What the task asks: Rewrite the rows below as a JSON array of strings, with one string per line and no blank lines.

[The input — start]

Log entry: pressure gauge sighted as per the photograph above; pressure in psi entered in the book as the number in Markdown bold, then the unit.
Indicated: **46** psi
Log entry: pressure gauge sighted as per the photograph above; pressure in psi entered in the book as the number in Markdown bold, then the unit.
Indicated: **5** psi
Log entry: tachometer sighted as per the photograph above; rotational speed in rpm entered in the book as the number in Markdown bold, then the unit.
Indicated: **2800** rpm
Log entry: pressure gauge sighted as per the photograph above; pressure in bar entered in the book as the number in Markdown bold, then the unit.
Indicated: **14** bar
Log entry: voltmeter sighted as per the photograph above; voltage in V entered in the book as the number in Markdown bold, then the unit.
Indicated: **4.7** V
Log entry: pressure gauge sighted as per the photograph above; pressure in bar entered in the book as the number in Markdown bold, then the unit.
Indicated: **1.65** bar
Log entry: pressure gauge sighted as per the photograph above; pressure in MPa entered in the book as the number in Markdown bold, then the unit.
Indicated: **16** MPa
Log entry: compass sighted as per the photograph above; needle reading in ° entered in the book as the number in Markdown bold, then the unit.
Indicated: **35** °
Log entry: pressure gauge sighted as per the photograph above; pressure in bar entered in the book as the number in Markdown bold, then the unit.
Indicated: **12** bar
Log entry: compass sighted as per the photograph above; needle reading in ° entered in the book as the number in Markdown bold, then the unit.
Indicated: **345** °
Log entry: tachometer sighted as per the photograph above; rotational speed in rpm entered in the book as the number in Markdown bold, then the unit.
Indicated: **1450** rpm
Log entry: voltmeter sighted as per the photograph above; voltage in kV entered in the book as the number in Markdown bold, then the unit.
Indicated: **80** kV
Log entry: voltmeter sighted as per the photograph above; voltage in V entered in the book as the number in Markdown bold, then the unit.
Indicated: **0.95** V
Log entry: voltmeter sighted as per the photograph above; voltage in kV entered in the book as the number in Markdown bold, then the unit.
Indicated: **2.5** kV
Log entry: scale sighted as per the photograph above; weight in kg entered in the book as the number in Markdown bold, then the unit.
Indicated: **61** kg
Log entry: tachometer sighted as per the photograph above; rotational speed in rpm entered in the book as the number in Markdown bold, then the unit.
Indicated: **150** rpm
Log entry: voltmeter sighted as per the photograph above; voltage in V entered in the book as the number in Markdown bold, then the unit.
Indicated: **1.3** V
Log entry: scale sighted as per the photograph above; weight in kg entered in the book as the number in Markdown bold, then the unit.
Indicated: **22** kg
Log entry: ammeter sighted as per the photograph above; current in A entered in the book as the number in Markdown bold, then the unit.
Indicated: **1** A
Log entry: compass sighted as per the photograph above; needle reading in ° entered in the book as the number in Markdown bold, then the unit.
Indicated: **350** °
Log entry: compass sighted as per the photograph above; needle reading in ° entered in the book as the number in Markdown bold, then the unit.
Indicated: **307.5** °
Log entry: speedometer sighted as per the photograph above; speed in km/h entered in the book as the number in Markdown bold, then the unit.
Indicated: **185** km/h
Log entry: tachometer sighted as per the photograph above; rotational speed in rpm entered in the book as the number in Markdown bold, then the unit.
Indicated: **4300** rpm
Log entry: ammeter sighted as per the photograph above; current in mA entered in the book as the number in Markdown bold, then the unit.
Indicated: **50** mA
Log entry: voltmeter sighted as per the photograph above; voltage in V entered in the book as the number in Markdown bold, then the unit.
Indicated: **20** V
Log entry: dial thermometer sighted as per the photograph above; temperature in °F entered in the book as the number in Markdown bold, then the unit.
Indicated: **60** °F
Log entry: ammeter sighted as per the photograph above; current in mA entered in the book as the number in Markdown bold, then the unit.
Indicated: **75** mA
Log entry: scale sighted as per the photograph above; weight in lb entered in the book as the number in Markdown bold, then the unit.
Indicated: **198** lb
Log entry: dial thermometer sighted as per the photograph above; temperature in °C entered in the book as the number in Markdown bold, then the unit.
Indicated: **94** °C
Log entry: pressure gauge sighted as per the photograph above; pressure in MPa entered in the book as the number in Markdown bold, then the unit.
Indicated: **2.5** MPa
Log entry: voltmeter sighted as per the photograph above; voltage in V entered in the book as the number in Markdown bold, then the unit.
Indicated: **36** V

[The input — finish]

Result:
[
  "Log entry: pressure gauge sighted as per the photograph above; pressure in psi entered in the book as the number in Markdown bold, then the unit.",
  "Indicated: **46** psi",
  "Log entry: pressure gauge sighted as per the photograph above; pressure in psi entered in the book as the number in Markdown bold, then the unit.",
  "Indicated: **5** psi",
  "Log entry: tachometer sighted as per the photograph above; rotational speed in rpm entered in the book as the number in Markdown bold, then the unit.",
  "Indicated: **2800** rpm",
  "Log entry: pressure gauge sighted as per the photograph above; pressure in bar entered in the book as the number in Markdown bold, then the unit.",
  "Indicated: **14** bar",
  "Log entry: voltmeter sighted as per the photograph above; voltage in V entered in the book as the number in Markdown bold, then the unit.",
  "Indicated: **4.7** V",
  "Log entry: pressure gauge sighted as per the photograph above; pressure in bar entered in the book as the number in Markdown bold, then the unit.",
  "Indicated: **1.65** bar",
  "Log entry: pressure gauge sighted as per the photograph above; pressure in MPa entered in the book as the number in Markdown bold, then the unit.",
  "Indicated: **16** MPa",
  "Log entry: compass sighted as per the photograph above; needle reading in ° entered in the book as the number in Markdown bold, then the unit.",
  "Indicated: **35** °",
  "Log entry: pressure gauge sighted as per the photograph above; pressure in bar entered in the book as the number in Markdown bold, then the unit.",
  "Indicated: **12** bar",
  "Log entry: compass sighted as per the photograph above; needle reading in ° entered in the book as the number in Markdown bold, then the unit.",
  "Indicated: **345** °",
  "Log entry: tachometer sighted as per the photograph above; rotational speed in rpm entered in the book as the number in Markdown bold, then the unit.",
  "Indicated: **1450** rpm",
  "Log entry: voltmeter sighted as per the photograph above; voltage in kV entered in the book as the number in Markdown bold, then the unit.",
  "Indicated: **80** kV",
  "Log entry: voltmeter sighted as per the photograph above; voltage in V entered in the book as the number in Markdown bold, then the unit.",
  "Indicated: **0.95** V",
  "Log entry: voltmeter sighted as per the photograph above; voltage in kV entered in the book as the number in Markdown bold, then the unit.",
  "Indicated: **2.5** kV",
  "Log entry: scale sighted as per the photograph above; weight in kg entered in the book as the number in Markdown bold, then the unit.",
  "Indicated: **61** kg",
  "Log entry: tachometer sighted as per the photograph above; rotational speed in rpm entered in the book as the number in Markdown bold, then the unit.",
  "Indicated: **150** rpm",
  "Log entry: voltmeter sighted as per the photograph above; voltage in V entered in the book as the number in Markdown bold, then the unit.",
  "Indicated: **1.3** V",
  "Log entry: scale sighted as per the photograph above; weight in kg entered in the book as the number in Markdown bold, then the unit.",
  "Indicated: **22** kg",
  "Log entry: ammeter sighted as per the photograph above; current in A entered in the book as the number in Markdown bold, then the unit.",
  "Indicated: **1** A",
  "Log entry: compass sighted as per the photograph above; needle reading in ° entered in the book as the number in Markdown bold, then the unit.",
  "Indicated: **350** °",
  "Log entry: compass sighted as per the photograph above; needle reading in ° entered in the book as the number in Markdown bold, then the unit.",
  "Indicated: **307.5** °",
  "Log entry: speedometer sighted as per the photograph above; speed in km/h entered in the book as the number in Markdown bold, then the unit.",
  "Indicated: **185** km/h",
  "Log entry: tachometer sighted as per the photograph above; rotational speed in rpm entered in the book as the number in Markdown bold, then the unit.",
  "Indicated: **4300** rpm",
  "Log entry: ammeter sighted as per the photograph above; current in mA entered in the book as the number in Markdown bold, then the unit.",
  "Indicated: **50** mA",
  "Log entry: voltmeter sighted as per the photograph above; voltage in V entered in the book as the number in Markdown bold, then the unit.",
  "Indicated: **20** V",
  "Log entry: dial thermometer sighted as per the photograph above; temperature in °F entered in the book as the number in Markdown bold, then the unit.",
  "Indicated: **60** °F",
  "Log entry: ammeter sighted as per the photograph above; current in mA entered in the book as the number in Markdown bold, then the unit.",
  "Indicated: **75** mA",
  "Log entry: scale sighted as per the photograph above; weight in lb entered in the book as the number in Markdown bold, then the unit.",
  "Indicated: **198** lb",
  "Log entry: dial thermometer sighted as per the photograph above; temperature in °C entered in the book as the number in Markdown bold, then the unit.",
  "Indicated: **94** °C",
  "Log entry: pressure gauge sighted as per the photograph above; pressure in MPa entered in the book as the number in Markdown bold, then the unit.",
  "Indicated: **2.5** MPa",
  "Log entry: voltmeter sighted as per the photograph above; voltage in V entered in the book as the number in Markdown bold, then the unit.",
  "Indicated: **36** V"
]